*PROBLEM 1:*
Edit the stored data entries from their first line through the line containing "PRESENTED BY", replacing "VoIP" with "internet calling" and keeping everything else unchanged.

Net Neutrality and The United Kingdom

Slashdot today quoted Small fries as saying that the Net Neutrality Debate crosses the Atlantic.

Analysts believe that ISPs will be forced to place stringent caps on consumers’ internet use and raise prices to curb usage. Attempts have been made by players in the industry to form a united front against the BBC by asking the Internet Service Providers’ Association to lead the campaign on the iPlayer issue.

There is a golden age for video sharing online. With services like operator 11, I can’t help but look forward to future versions as bandwidth increases. The idea that an ISP would think of “stringent caps on consumers’ internet use…” appears counterproductive. Apple has recently sold over 3 billion songs on iTunes, now imagine how many films they could sell if only they provided movies to Europe and the rest of the world. Tell those people they need to pay extra for the bandwidth and see how they respond.

Add to this the recent article about a grandmother in Sweden getting 40Gbs per second to her home, taking into account that countries such as Japan have 100+ Mb/s and the recent increase of bandwidth in Switzerland and you may conclude that there is no need to increase the cost of bandwidth or throttle packets from programs such as the iplayer because other countries are doing the opposite.

With the “BBC … being asked to cough up to pay for bandwidth charges, otherwise, traffic shaping will be used to limit access to the iPlayer” is surprising because of its role as a public service broadcaster and because of the user license fee paid by all television owners in the UK. This content is already available to the British public and they have paid for it. Various ISP thinking of getting more money out of new developments goes against the purpose of the World Wide Web and current social trends which require increased bandwidth.

*PROBLEM 2:*
Pick up the net neutrality piece after its last sentence and write what follows.

Stored data entries

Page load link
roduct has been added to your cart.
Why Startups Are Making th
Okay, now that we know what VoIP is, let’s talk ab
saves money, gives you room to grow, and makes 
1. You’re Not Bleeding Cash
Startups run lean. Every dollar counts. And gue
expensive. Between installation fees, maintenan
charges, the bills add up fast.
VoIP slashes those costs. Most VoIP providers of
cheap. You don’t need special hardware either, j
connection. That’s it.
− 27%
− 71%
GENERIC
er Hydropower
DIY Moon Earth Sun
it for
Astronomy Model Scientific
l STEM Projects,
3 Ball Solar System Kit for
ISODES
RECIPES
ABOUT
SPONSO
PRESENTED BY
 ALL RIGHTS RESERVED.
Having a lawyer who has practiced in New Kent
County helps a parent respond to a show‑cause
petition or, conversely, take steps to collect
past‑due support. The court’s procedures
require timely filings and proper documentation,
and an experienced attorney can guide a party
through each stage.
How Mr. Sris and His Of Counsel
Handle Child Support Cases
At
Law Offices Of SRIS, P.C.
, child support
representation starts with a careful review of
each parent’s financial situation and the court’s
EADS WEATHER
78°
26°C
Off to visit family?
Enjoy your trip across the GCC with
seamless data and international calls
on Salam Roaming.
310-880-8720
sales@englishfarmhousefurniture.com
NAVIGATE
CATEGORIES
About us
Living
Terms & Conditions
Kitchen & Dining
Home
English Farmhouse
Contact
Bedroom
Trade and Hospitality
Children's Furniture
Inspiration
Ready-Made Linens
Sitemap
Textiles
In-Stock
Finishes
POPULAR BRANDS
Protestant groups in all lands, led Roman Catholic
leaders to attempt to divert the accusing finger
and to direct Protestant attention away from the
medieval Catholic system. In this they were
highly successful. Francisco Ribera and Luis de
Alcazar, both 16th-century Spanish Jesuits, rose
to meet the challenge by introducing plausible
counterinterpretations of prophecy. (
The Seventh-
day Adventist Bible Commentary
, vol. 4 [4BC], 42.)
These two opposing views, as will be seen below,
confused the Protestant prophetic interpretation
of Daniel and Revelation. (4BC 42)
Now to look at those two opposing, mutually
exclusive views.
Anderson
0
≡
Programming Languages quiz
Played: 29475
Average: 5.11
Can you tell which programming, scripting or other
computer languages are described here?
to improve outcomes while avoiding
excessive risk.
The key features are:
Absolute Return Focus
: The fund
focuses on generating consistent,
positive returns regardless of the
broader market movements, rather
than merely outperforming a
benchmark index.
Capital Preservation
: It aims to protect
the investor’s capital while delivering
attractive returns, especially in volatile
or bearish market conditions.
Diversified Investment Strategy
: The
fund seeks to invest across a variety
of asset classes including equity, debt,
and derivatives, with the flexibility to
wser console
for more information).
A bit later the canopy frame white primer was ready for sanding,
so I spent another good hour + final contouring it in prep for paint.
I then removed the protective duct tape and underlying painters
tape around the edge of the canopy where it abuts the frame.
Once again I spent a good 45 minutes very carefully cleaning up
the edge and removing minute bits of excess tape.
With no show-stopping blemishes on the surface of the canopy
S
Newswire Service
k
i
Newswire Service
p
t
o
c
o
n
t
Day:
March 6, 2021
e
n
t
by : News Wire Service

*REPLY 1:*
Page load link
roduct has been added to your cart.
Why Startups Are Making th
Okay, now that we know what internet calling is, let’s talk ab
saves money, gives you room to grow, and makes 
1. You’re Not Bleeding Cash
Startups run lean. Every dollar counts. And gue
expensive. Between installation fees, maintenan
charges, the bills add up fast.
internet calling slashes those costs. Most internet calling providers of
cheap. You don’t need special hardware either, j
connection. That’s it.
− 27%
− 71%
GENERIC
er Hydropower
DIY Moon Earth Sun
it for
Astronomy Model Scientific
l STEM Projects,
3 Ball Solar System Kit for
ISODES
RECIPES
ABOUT
SPONSO
PRESENTED BY

*REPLY 2:*
A decade ago the web was static pages of text with the occasional image whereas now it’s video and radio on demand where the user creates their experience according to their feelings. As people spend more time online so their need for interesting activities increases hence photo sharing and increasingly video sharing websites. These websites need bandwidth and a lot of it. As I write this article I’m listening to a stream coming from Last.fm. Last night I was watching three simultaneous streams from Operator 11 and found that I could stream from two laptops at once to this website. I was using a lot of bandwidth and it worked flawlessly.

By giving the user the freedom they desire for how they use the internet and a variety of websites so you allow new phenomena to occur. With restrictions on photo-sharing Flickr would never have been and it’s the same with Youtube. Restrictions stifle creativity and markets that should have been stagnant rather than improving. As a result, I am for net neutrality because of how many great things are currently accessible online. I also believe that those analysts should experiment with the medium and see what doors are open as a result of new trends and see whether they can subsidise these startups.

Om Malik:

Their arguments sound hollow, on one hand they urge subscribers to sign-up for faster download plans, and pay premium prices. And yet, they complain when subscribers finally find an application that puts their web speed to work.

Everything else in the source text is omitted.